Redirect to the authorize URL obtained above and post authentication with CyberArk Identity. In case of unauthentication, receive the code as part of the redirected URL mentioned above.

https://YOUR_REDIRECT_URI?responseType=code&code=YOUR_CODE

Step 4: Exchange the code with the token

Exchanged the code received from the previous step to get the access_token and id_token using the oidcClient instance.

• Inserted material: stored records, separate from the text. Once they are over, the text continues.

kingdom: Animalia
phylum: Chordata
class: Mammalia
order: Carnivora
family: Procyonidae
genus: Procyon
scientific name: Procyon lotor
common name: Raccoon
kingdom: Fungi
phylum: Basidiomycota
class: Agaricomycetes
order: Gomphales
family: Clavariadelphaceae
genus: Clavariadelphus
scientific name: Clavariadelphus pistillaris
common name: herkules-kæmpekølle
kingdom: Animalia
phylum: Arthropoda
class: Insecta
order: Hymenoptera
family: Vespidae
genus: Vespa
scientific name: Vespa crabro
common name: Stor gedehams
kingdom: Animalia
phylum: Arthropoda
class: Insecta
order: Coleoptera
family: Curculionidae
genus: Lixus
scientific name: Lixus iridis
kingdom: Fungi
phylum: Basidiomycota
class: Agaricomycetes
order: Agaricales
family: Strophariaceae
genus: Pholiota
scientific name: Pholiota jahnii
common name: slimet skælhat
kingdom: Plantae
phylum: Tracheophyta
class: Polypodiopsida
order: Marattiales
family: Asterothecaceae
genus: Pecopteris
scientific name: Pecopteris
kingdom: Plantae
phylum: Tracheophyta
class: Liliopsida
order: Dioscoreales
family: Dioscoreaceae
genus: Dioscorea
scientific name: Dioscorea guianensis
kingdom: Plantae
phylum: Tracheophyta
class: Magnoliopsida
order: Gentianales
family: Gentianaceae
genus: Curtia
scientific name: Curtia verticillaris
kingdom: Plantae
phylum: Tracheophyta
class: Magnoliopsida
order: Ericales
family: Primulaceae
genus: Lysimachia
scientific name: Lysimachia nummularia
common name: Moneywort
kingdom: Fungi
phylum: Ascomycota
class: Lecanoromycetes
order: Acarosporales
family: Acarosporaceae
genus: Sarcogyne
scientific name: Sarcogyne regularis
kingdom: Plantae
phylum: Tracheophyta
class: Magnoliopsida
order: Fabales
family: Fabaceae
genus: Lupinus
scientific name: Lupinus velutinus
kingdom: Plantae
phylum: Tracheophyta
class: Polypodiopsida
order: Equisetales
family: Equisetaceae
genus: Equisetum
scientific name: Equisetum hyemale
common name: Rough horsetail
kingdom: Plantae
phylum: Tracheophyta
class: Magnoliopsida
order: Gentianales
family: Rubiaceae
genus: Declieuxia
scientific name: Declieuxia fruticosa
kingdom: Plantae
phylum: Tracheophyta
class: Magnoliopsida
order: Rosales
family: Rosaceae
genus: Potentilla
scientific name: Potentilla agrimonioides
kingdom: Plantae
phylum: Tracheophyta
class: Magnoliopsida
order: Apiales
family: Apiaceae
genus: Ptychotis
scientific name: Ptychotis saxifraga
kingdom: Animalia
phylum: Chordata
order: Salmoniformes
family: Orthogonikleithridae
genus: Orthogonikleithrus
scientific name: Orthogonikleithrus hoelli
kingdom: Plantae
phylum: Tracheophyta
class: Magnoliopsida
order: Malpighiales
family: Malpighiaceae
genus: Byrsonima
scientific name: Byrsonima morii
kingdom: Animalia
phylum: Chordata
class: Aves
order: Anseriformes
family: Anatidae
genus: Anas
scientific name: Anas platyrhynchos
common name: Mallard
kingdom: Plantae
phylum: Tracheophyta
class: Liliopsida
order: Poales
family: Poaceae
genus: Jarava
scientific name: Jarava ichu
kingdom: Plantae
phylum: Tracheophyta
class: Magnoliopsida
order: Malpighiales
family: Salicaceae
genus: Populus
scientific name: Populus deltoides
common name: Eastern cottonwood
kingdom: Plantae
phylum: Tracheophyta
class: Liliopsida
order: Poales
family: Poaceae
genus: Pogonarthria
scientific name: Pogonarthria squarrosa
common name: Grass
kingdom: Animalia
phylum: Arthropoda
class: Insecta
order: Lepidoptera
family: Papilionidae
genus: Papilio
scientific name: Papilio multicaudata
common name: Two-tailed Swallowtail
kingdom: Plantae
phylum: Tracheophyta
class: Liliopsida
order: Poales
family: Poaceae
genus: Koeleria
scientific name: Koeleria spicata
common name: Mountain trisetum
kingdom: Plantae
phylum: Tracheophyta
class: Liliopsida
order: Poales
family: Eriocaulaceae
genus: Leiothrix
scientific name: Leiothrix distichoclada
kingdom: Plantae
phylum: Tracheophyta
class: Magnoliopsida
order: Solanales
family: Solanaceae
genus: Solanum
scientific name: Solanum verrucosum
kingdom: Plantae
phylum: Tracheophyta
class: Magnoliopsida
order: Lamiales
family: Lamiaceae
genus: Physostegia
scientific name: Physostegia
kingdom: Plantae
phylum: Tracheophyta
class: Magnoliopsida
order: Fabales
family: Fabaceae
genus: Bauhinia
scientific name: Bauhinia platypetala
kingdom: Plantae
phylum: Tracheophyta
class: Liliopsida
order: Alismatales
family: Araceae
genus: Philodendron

The Refresh Token is available only when the authorization code is exchange for the token.

TokenRequest tokenRequest = oidcClient.requestToken(YOUR_CODE, YOUR_REDIRECT_URL)
    .setGrantType("authorization_code")
    .setCodeVerifier(codeVerifier); // codeVerifier stored in the previous step.

TokenHolder tokenHolder = tokenRequest.execute();
{
  access_token: "YOUR_ACCESS_TOKEN",
  id_token: "YOUR_ID_TOKEN",
  expires_in: 18000,
  refresh_token: "YOUR_REFRESH_TOKEN",
  scope: "openid email profile",
  token_type: "Bearer"
}

Step 5: Get User Info

Use the access_token to get User Info.

UserInfo userInfo = oidcClient.userInfo(YOUR_ACCESS_TOKEN)
    .execute();
{
  aud: "518b31c8-225e-47c0-b489-2f091157eb5c",
  auth_time: 1636107642,
  email: "YOUR_USER_EMAIL",
  email_verified: true,
  family_name: "YOUR_USER_NAME",
  given_name: "YOUR_USER_NAME",
  name: "YOUR_USER_NAME",
  preferred_username: "YOUR_COMPLETE_USER_NAME",
  sub: "bcce5189-93a0-4bd4-91a9-d5f6ee0fa6e4",
  unique_name: "YOUR_COMPLETE_USER_NAME"
}

Common Methods

For common methods, such as refreshToken, revokeToken and claims, refer to CyberArk Identity Java SDK reference.

To ensure security best practices, CyberArk Identity recommends that you use the Authorization Code with PKCE flow.